As technology steers the automotive industry and Silicon Valley onto the same track, big players find themselves at a crossroads – are they on the cusp of the next IP battleground or at the forefront of a new kind of collaboration? Technology and automotive company reps at the “IP in the Auto Industry” conference in Detroit on May 3 trumpeted the latter path. At a session titled “Challenges and Opportunities in a Converging World,” reps from relevant firms discussed how convergence presents opportunities for the two sectors – not just in banding together to protect assets – but in developing new capabilities as well.
This is true particularly in the development of cutting-edge automotive features, including high-tech instrument clusters, sensory capabilities, and breakthrough battery technologies that could overcome some of the biggest hurdles in the widespread acceptance of electric cars. The overlap between the sectors also could grow considerably as self-driving cars move from the experimental phase to the mainstream. Big Silicon Valley firms already have invested heavily in this arena, which is projected to reach $87 billion in value by 2030, according to one research estimate.
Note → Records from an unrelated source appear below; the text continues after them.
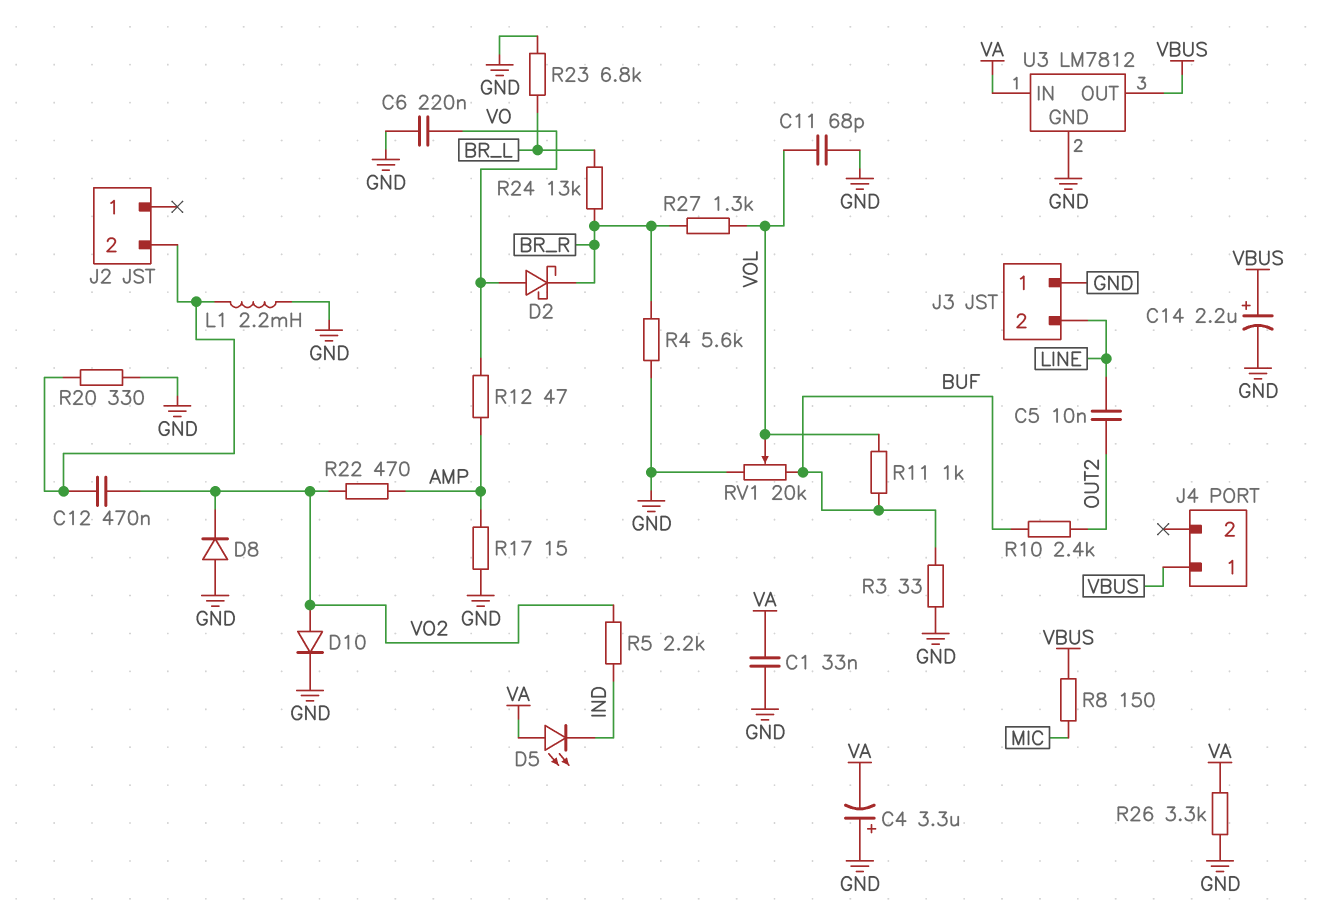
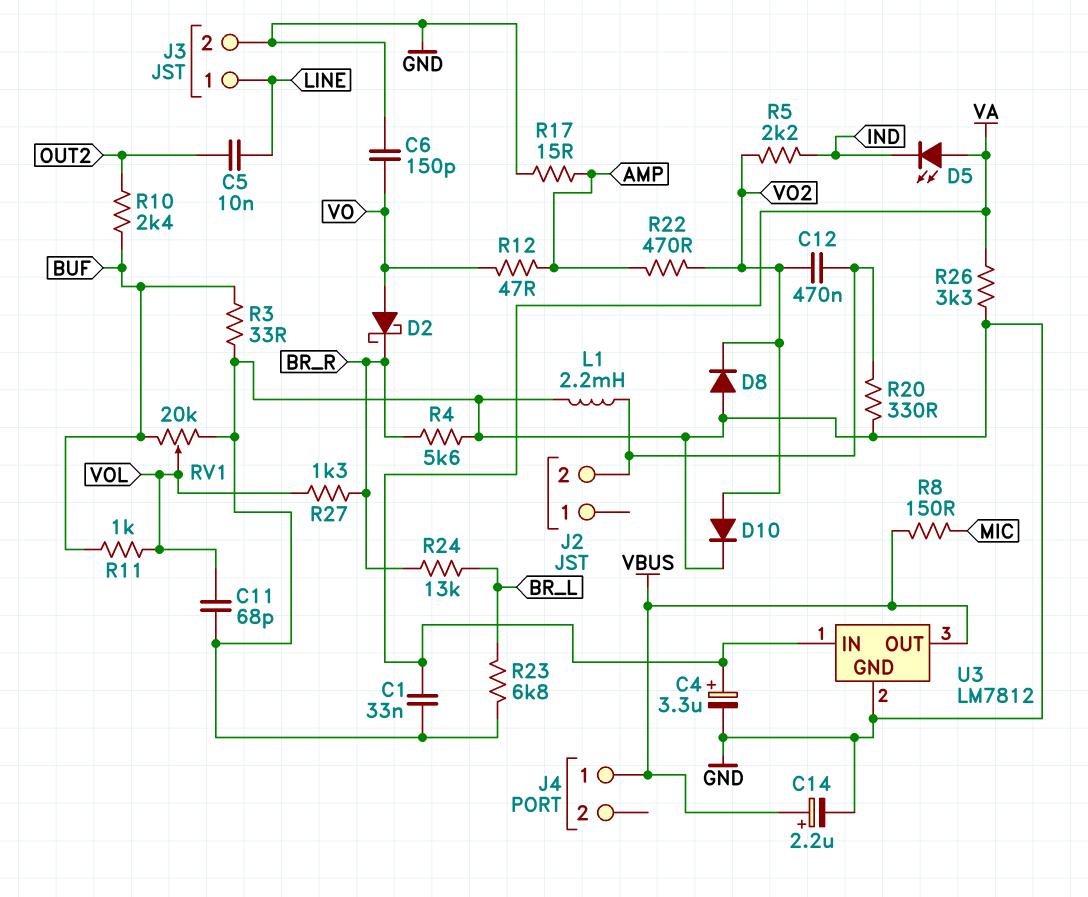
C4: 3.3uF (plus GND, minus VA) -> 3.3uF (plus VA, minus GND)
C6: 220nF (GND, VO) -> 150pF (GND, VO)
J3 pin 1: GND -> LINE
J3 pin 2: LINE -> GND

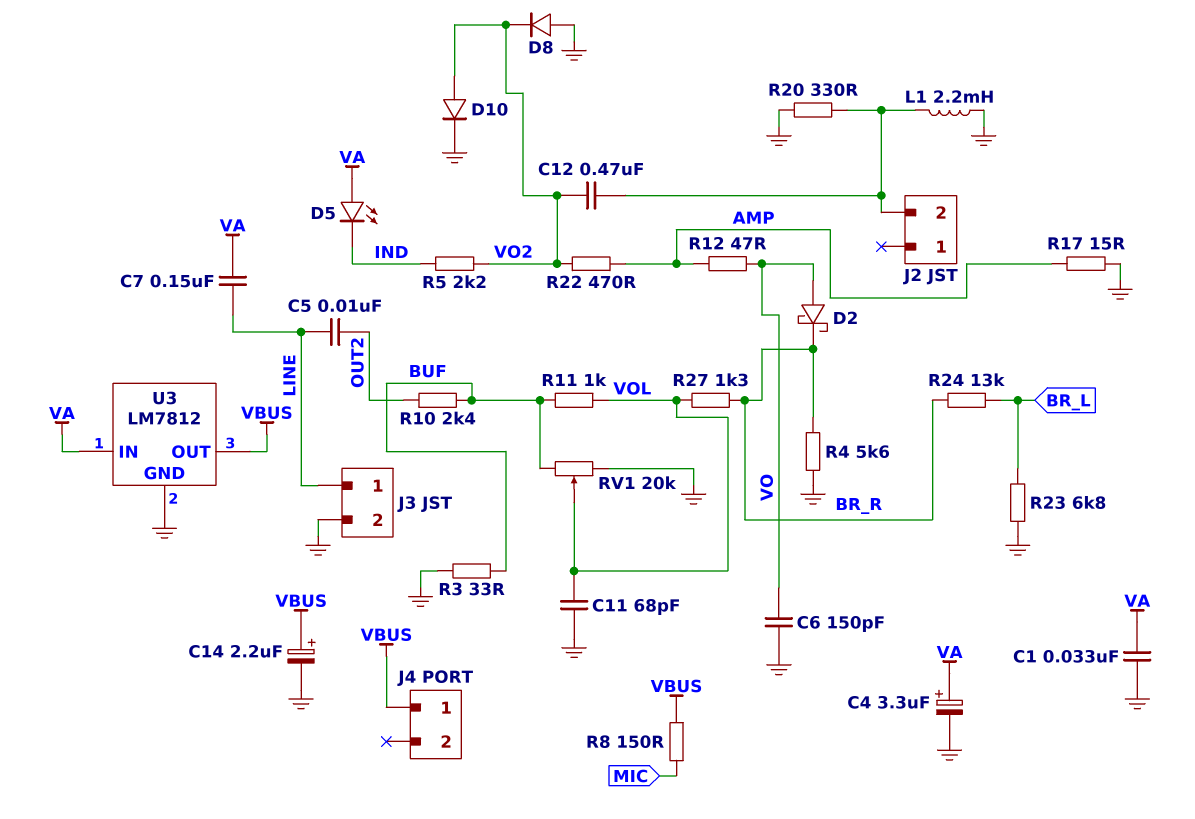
C7: none -> 150nF (LINE, VA)
R26: 3.3k (GND, VA) -> none

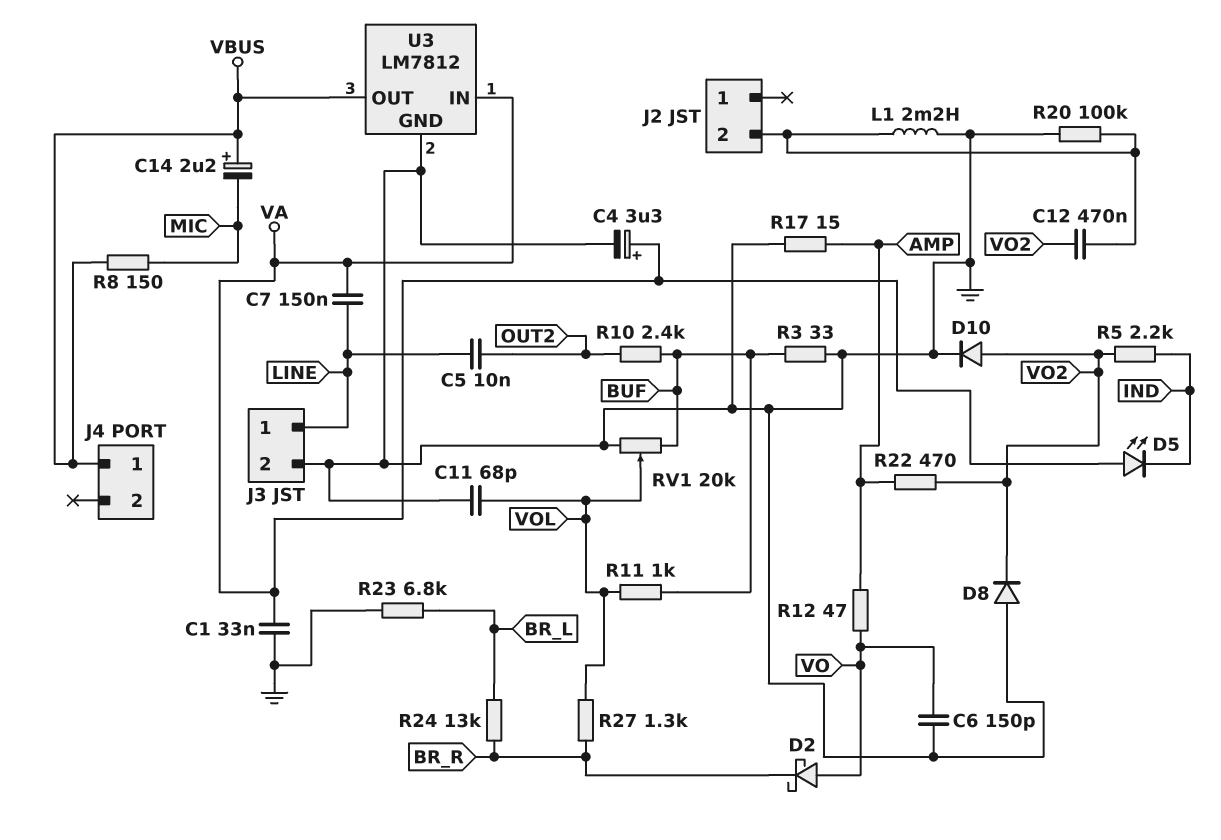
C14: 2.2uF (plus VBUS, minus GND) -> 2.2uF (plus VBUS, minus MIC)
R4: 5.6k (BR_R, GND) -> none
R20: 330 (GND, J2/2) -> 100k (GND, J2/2)

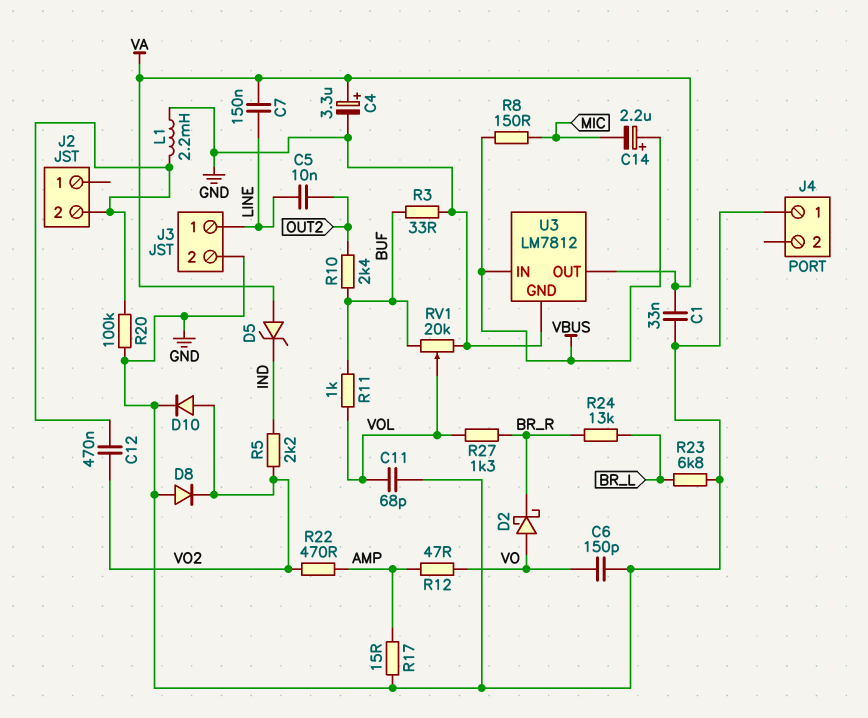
D5: LED (A VA, K IND) -> zener (A VA, K IND)
J4 pin 1: VBUS -> GND
U3 pin IN: VA -> VBUS
U3 pin OUT: VBUS -> VA

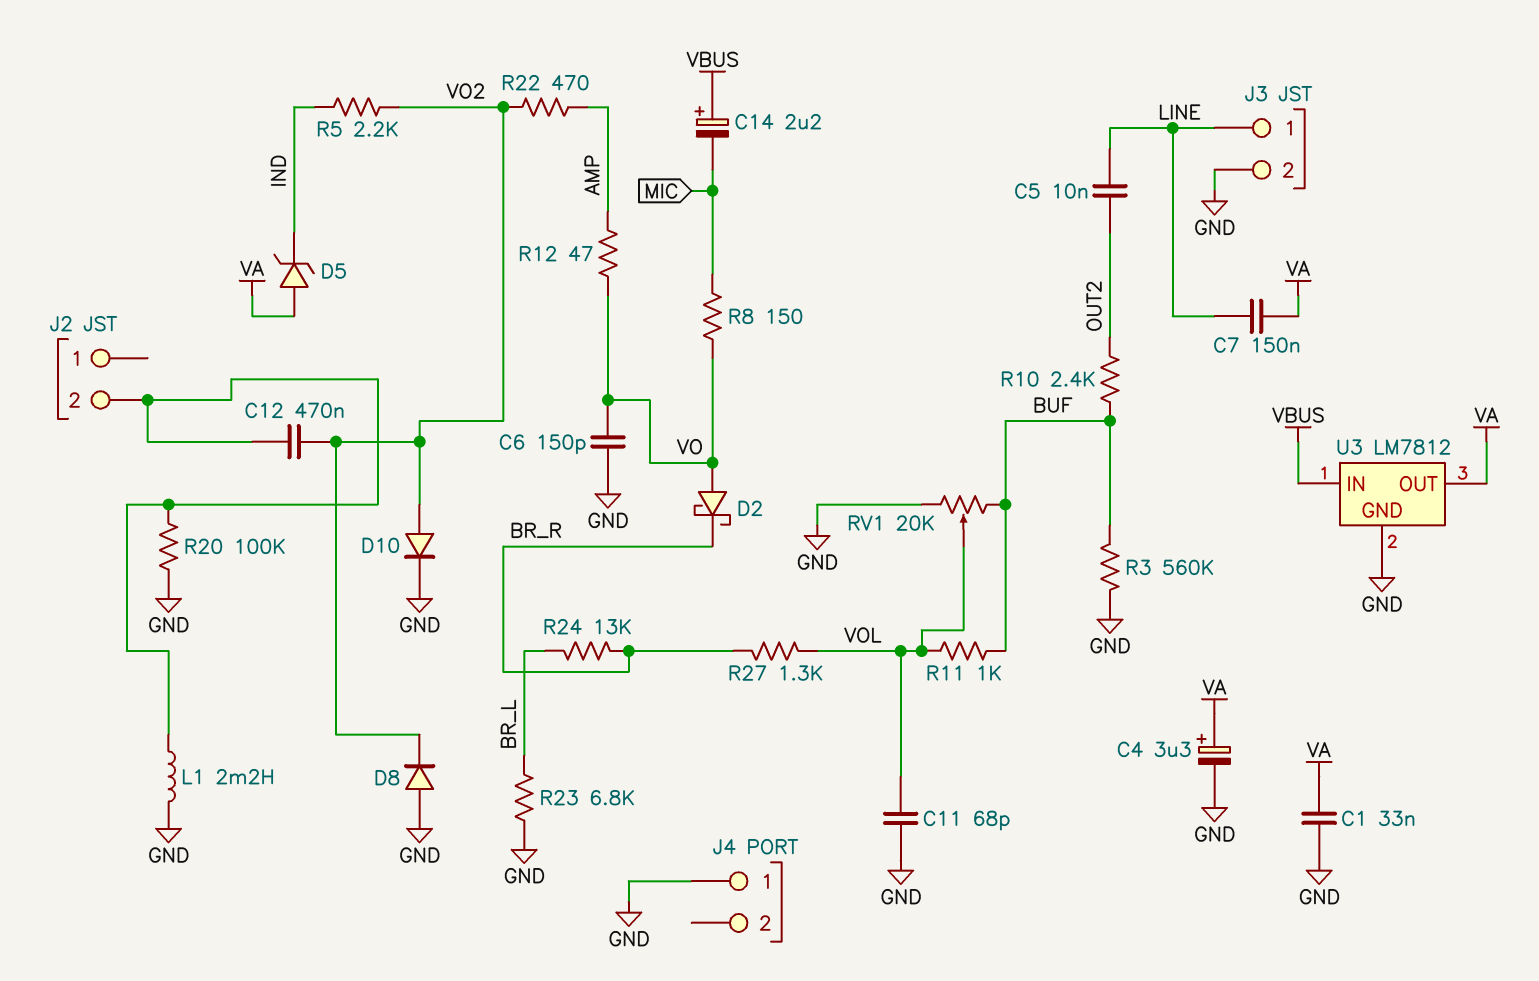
R3: 33 (BUF, GND) -> 560k (BUF, GND)
R8: 150 (MIC, VBUS) -> 150 (MIC, VO)
R17: 15 (AMP, GND) -> none

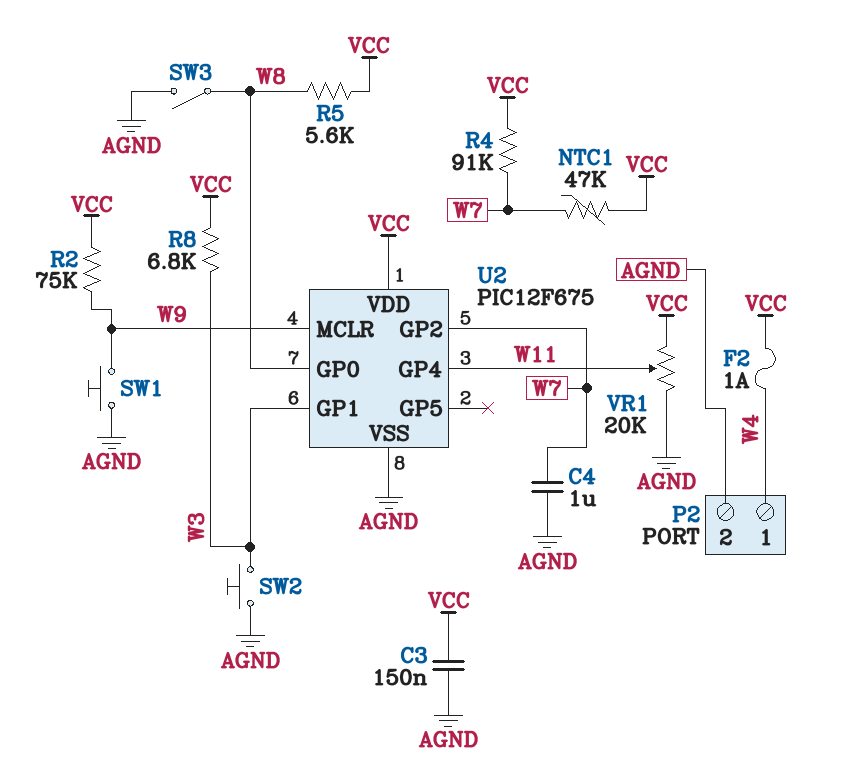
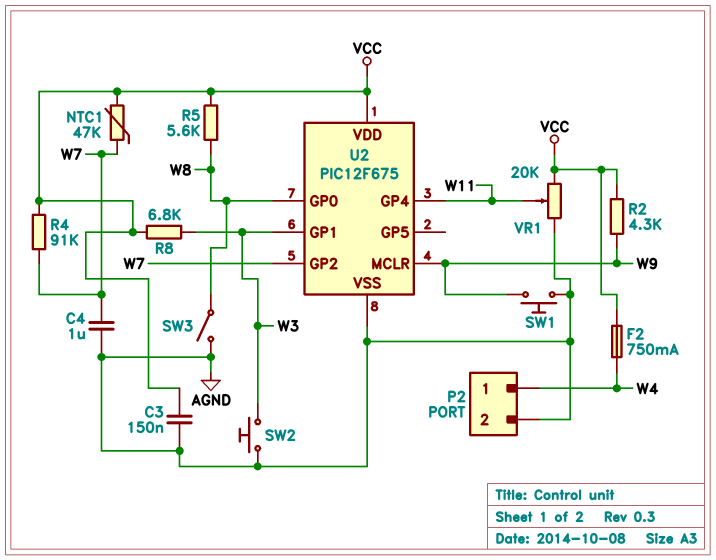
F2: 1A (VCC, W4) -> 750mA (VCC, W4)
R2: 75k (VCC, W9) -> 4.3k (VCC, W9)

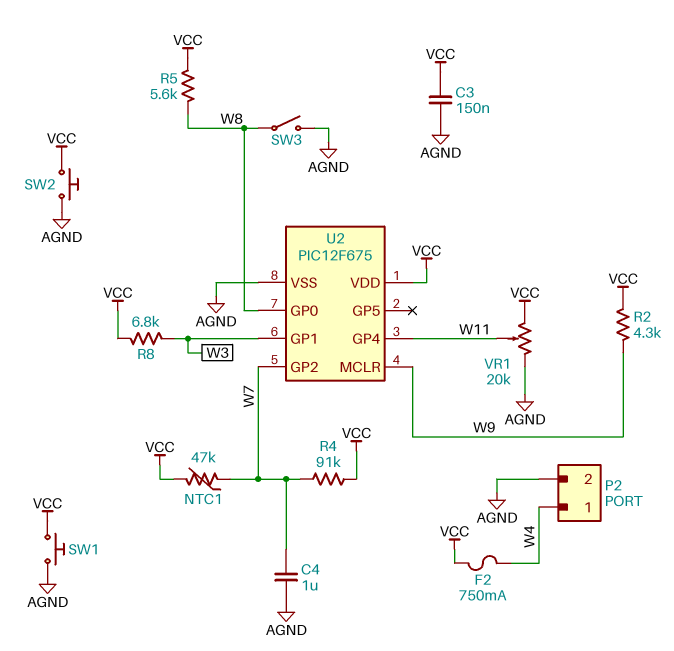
SW1: button (AGND, W9) -> button (AGND, VCC)
SW2: button (AGND, W3) -> button (AGND, VCC)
As the field expands, the natural reaction for both the auto and tech industries is to defend their patents vigorously, but speakers at the conference emphasized the benefit that lies in considering what the other side can bring to the table, and in some cases, working together. In May, a technology giant announced plans to open a self-driving technology center in Detroit – the home base for the U.S. auto industry – to tap talent in vehicle development and engineering. The same company also recently entered a “first of its kind” partnership with a car manufacturer, to experiment in bringing self-driving technology into a limited number of the firm’s minivans. Likewise, German original equipment manufacturers recently acquired software and mapping abilities from a tech firm for its own vehicles. Many more deals likely are in the works.
Despite a new era of collaboration, convergence may be a cautionary tale.
Opportunistic non-practicing entities looking only to clean up in licensing revenues have sized up the space, and there are indications they are in for a good fight. Here the two industries have joined together already to defend legitimate players and their assets. Allied Security Trust, a membership-based organization that includes major technology and automotive companies, just launched the IP3 portal, an industry patent purchase program, in which the banded-together entities offer to buy high-quality patents at the seller’s non-negotiable price. The stated goal of the group is to acquire patents that could be asserted against group members, and then provide members with a license to those patents, to mitigate litigation risk. Sellers were able to offer patents from May 25 to June 8, and the group will now decide which patents to acquire by July 29. All transactions are anticipated to close by the end of September.
The takeaway message from the convergence of these industries is that stakeholders in both sectors should tread carefully as they build out their portfolios, and be aware that on an overly crowded race track, not every player will survive. Separating friends from foes could be the key to finding the right path forward and overcoming the inevitable bumps in the road.